Constitutional symptoms: fever, weight loss, anemia. New heart murmur and heart failure due to valve destruction. Embolization of vegetations leading to vascular phenomena like Janeway lesions (painless), splinter hemorrhages (nailbed), Roth’s spots (in retina), and Osler’s nodes (painful). Immune complex deposition causing glomerulonephritis with microscopic hematuria.
26
What investigations are needed to diagnose infective endocarditis?
Blood cultures: Three sets taken over 24 hours before antibiotics are started. Echocardiography: Transthoracic is used initially, but transesophageal echocardiography is more sensitive, especially in prosthetic valve cases. CBC: Normocytic normochromic anemia and leukocytosis. CXR: To check for heart failure or embolization. ECG: May show myocardial infarction if there is embolization to the coronary arteries. Urinalysis: Hematuria due to glomerulonephritis.
27
What is the Modified Duke Criteria for diagnosing infective endocarditis?

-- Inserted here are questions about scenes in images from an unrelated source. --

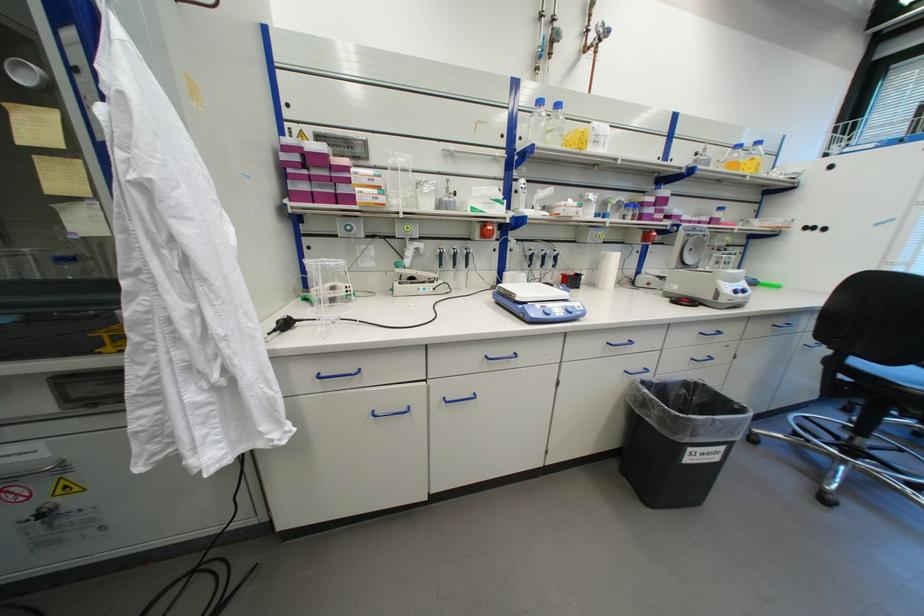
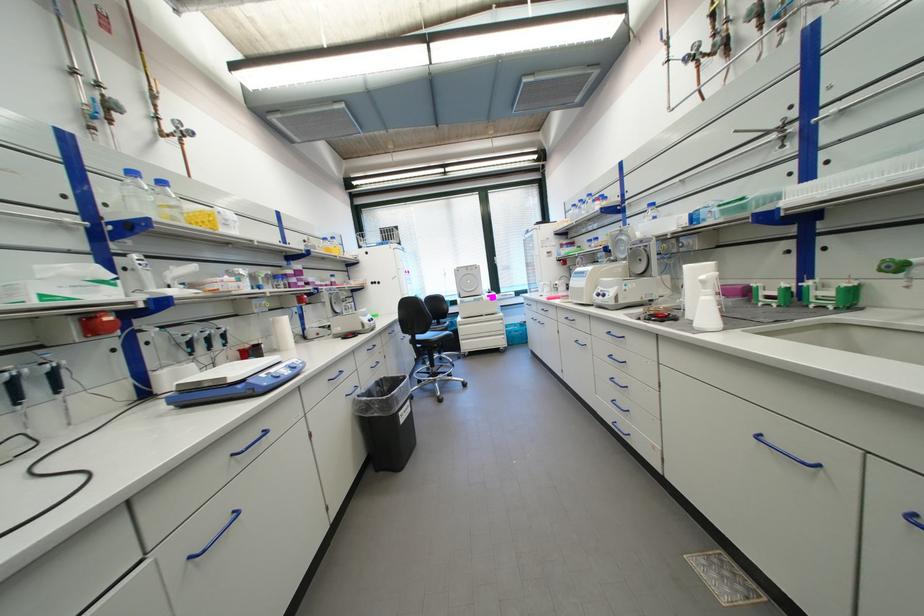
In the second image, find the point that corresponds to [492,236] in the first image.

(101, 331)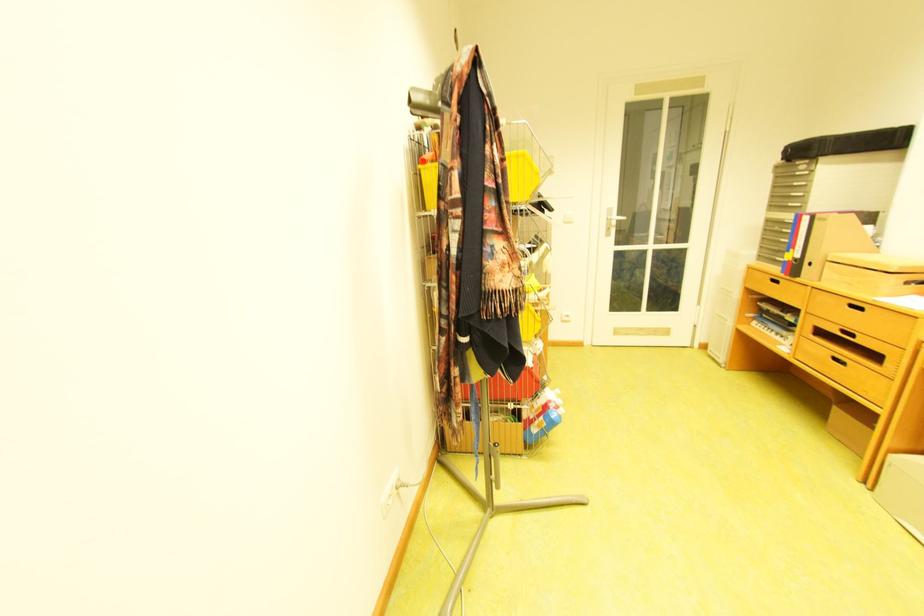
Find the location of `wooden box lid`. wooden box lid is located at coordinates (873, 274).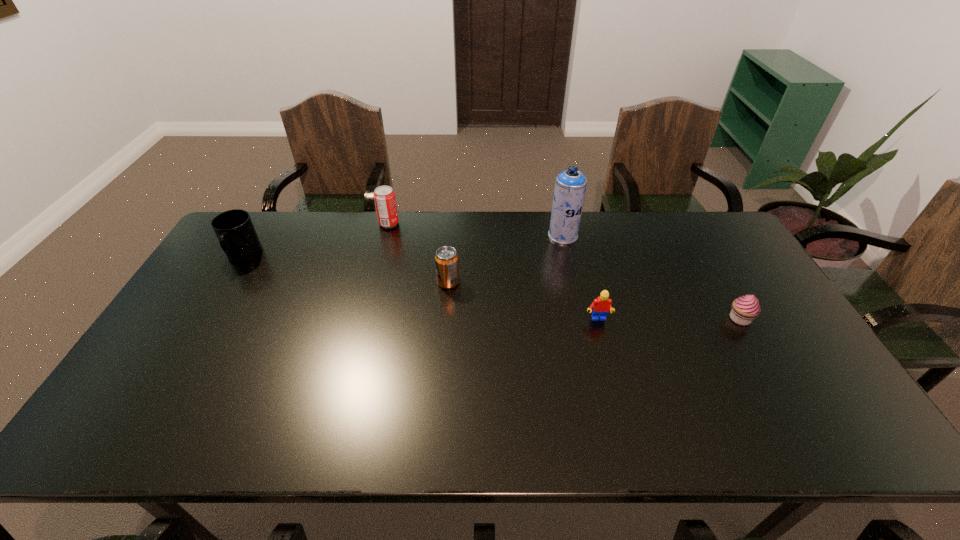
Image resolution: width=960 pixels, height=540 pixels. Identify the location of aerosol can. (570, 186).

Locate an element on the screen. This screenshot has width=960, height=540. the left soda can is located at coordinates (384, 197).

You are a GUI agent. You are given a task and a screenshot of the screen. Output one action in this format:
    pyautogui.click(x=<x>, y=<y>)
    Task: Click on the fifth object from right to left
    
    Given the screenshot: What is the action you would take?
    tap(384, 197)

Where is `mug`? The height and width of the screenshot is (540, 960). mug is located at coordinates (x=234, y=229).

Locate an element on the screen. The width and height of the screenshot is (960, 540). the fourth object from right to left is located at coordinates (446, 259).

You are a GUI agent. You are given a task and a screenshot of the screen. Output one action in this format:
    pyautogui.click(x=<x>, y=<y>)
    Task: Click on the third nearest object
    The width and height of the screenshot is (960, 540).
    Given the screenshot: What is the action you would take?
    pyautogui.click(x=446, y=259)

Where is `Lego`? The height and width of the screenshot is (540, 960). Lego is located at coordinates (602, 305).

Locate an element on the screen. cupcake is located at coordinates (744, 309).

At what (x,y) coordinates should I click in order to perform the action: click on free spot located on the front of the tallest object. Please return your answer as a coordinate pair (x, y). The image size is (960, 540). Looking at the image, I should click on pyautogui.click(x=579, y=305).

Locate an element on the screen. Image resolution: width=960 pixels, height=540 pixels. vacant space located 0.330m on the left of the left soda can is located at coordinates (286, 224).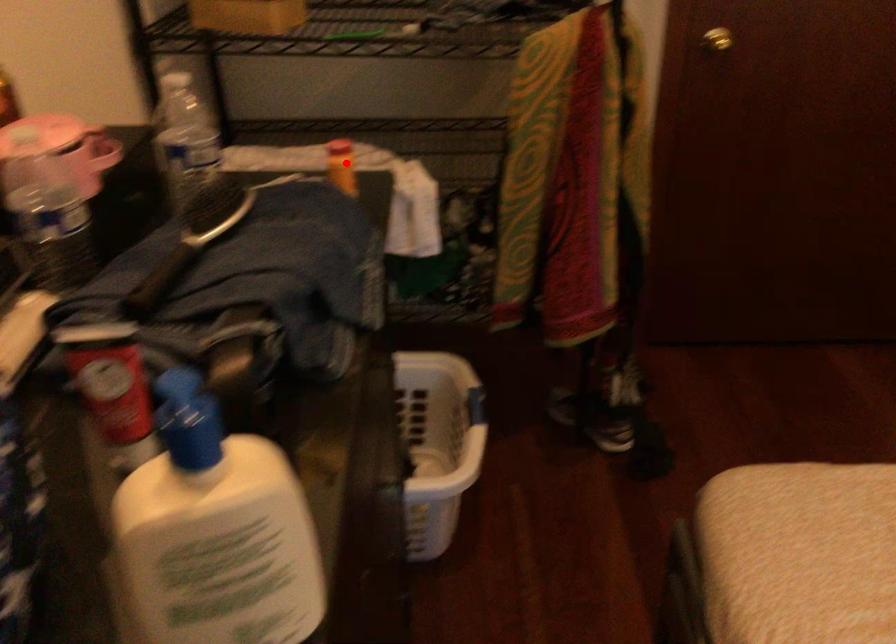
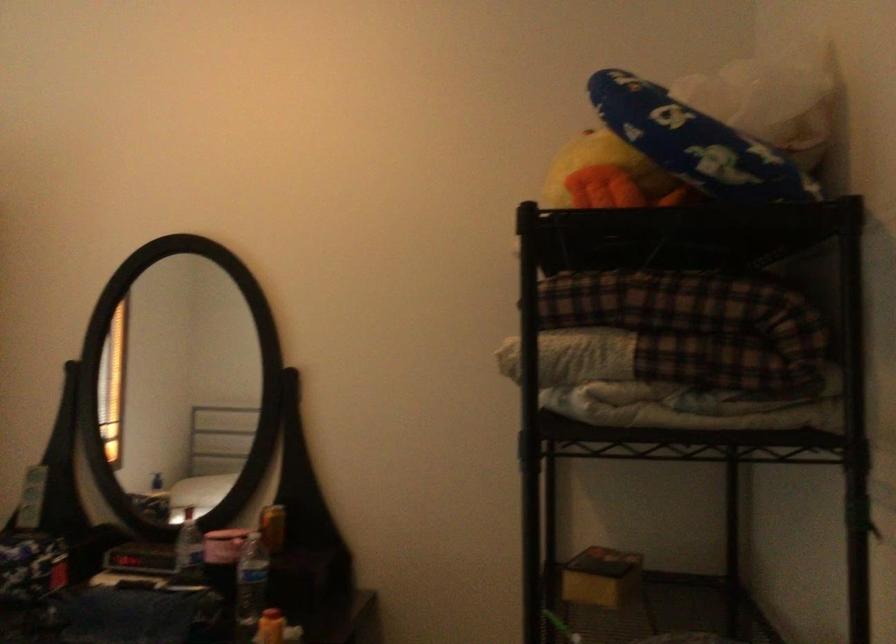
Question: I am providing you with two images of the same scene from different viewpoints. In image1, a red point is highlighted. Considering the same 3D point in image2, which of the following is correct?

Choices:
 (A) It is closer
 (B) It is farther

Answer: (B)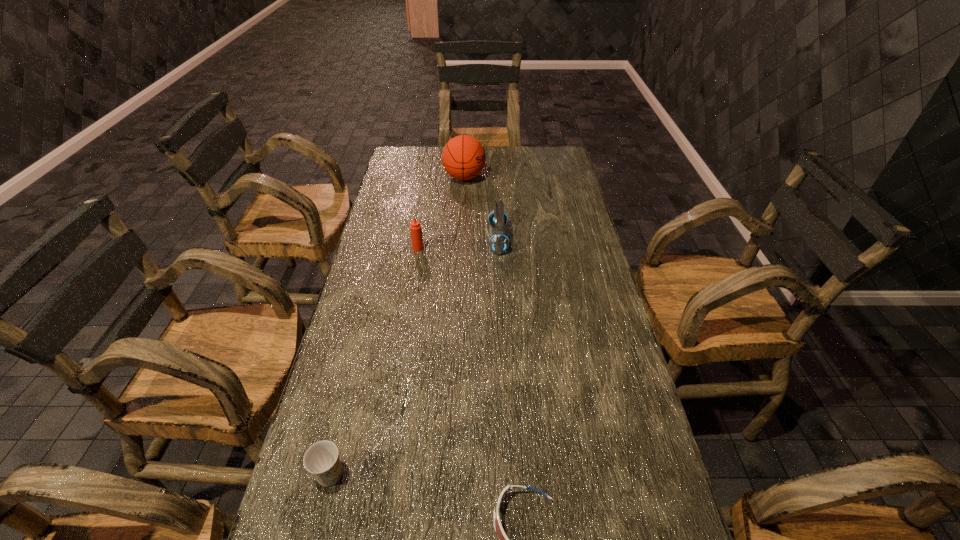
This screenshot has width=960, height=540. In order to click on vacant area that lies between the leftmost object and the second object from left to right in this screenshot , I will do `click(374, 361)`.

Where is `vacant space that's between the farthest object and the headset`? The width and height of the screenshot is (960, 540). vacant space that's between the farthest object and the headset is located at coordinates (481, 208).

At what (x,y) coordinates should I click in order to perform the action: click on free spot between the headset and the Tabasco sauce. Please return your answer as a coordinate pair (x, y). Looking at the image, I should click on (458, 244).

Where is `vacant area between the second shortest object and the basketball`? The height and width of the screenshot is (540, 960). vacant area between the second shortest object and the basketball is located at coordinates (397, 326).

You are a GUI agent. You are given a task and a screenshot of the screen. Output one action in this format:
    pyautogui.click(x=<x>, y=<y>)
    Task: Click on the vacant region between the headset and the farthest object
    The image size is (960, 540).
    Given the screenshot: What is the action you would take?
    pyautogui.click(x=481, y=208)

Identify which object is the second nearest to the shortest object. Please provide its 2D coordinates. Your answer should be formatted as a tuple, i.e. [(x, y)], where the tuple contains the x and y coordinates of a point satisfying the conditions above.

[(498, 243)]

The height and width of the screenshot is (540, 960). Find the location of `object that is the fourth closest one to the Tabasco sauce`. object that is the fourth closest one to the Tabasco sauce is located at coordinates (503, 539).

You are a GUI agent. You are given a task and a screenshot of the screen. Output one action in this format:
    pyautogui.click(x=<x>, y=<y>)
    Task: Click on the free space that satisfies the following two spatial constraints: 1. on the ear cups of the headset; 2. on the front side of the fourth object from right to left
    The width and height of the screenshot is (960, 540).
    Given the screenshot: What is the action you would take?
    pyautogui.click(x=498, y=248)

The modified Duke criteria include: Major criteria: 2 positive blood cultures for organisms known to cause IE or persistent bacteremia. Echocardiographic evidence of vegetation, abscess, or new valvular regurgitation. Minor criteria: Predisposing factors like cardiac lesions or IV drug use. Fever above 38Β°C. Evidence of emboli or vasculitis. Immunological features like Osler’s nodes or nephritis. Echo findings consistent with IE but not meeting major criteria.
28
What is the treatment for infective endocarditis?
IV antibiotics: Empirical therapy with penicillin and gentamicin, or vancomycin and gentamicin for suspected Staphylococcus infections. Surgical intervention: Required in cases of severe valve damage, perivalvular abscess, or prosthetic valve endocarditis. Surgery may also be necessary in cases with large vegetations or fungal infections.
29
What is the role of prophylaxis in infective endocarditis?
Prophylaxis is indicated for patients with certain cardiac conditions undergoing procedures that may lead to bacteremia, such as dental work or surgery. Cardiac conditions requiring prophylaxis: Prosthetic heart valve. History of infective endocarditis. Transplanted heart with valvular disease. Unrepaired cyanotic congenital heart disease. Repaired congenital heart disease with prosthetic material (within the first 6 months). Prophylaxis regimen: Amoxicillin is preferred; if allergic to penicillin, clindamycin or azithromycin is used.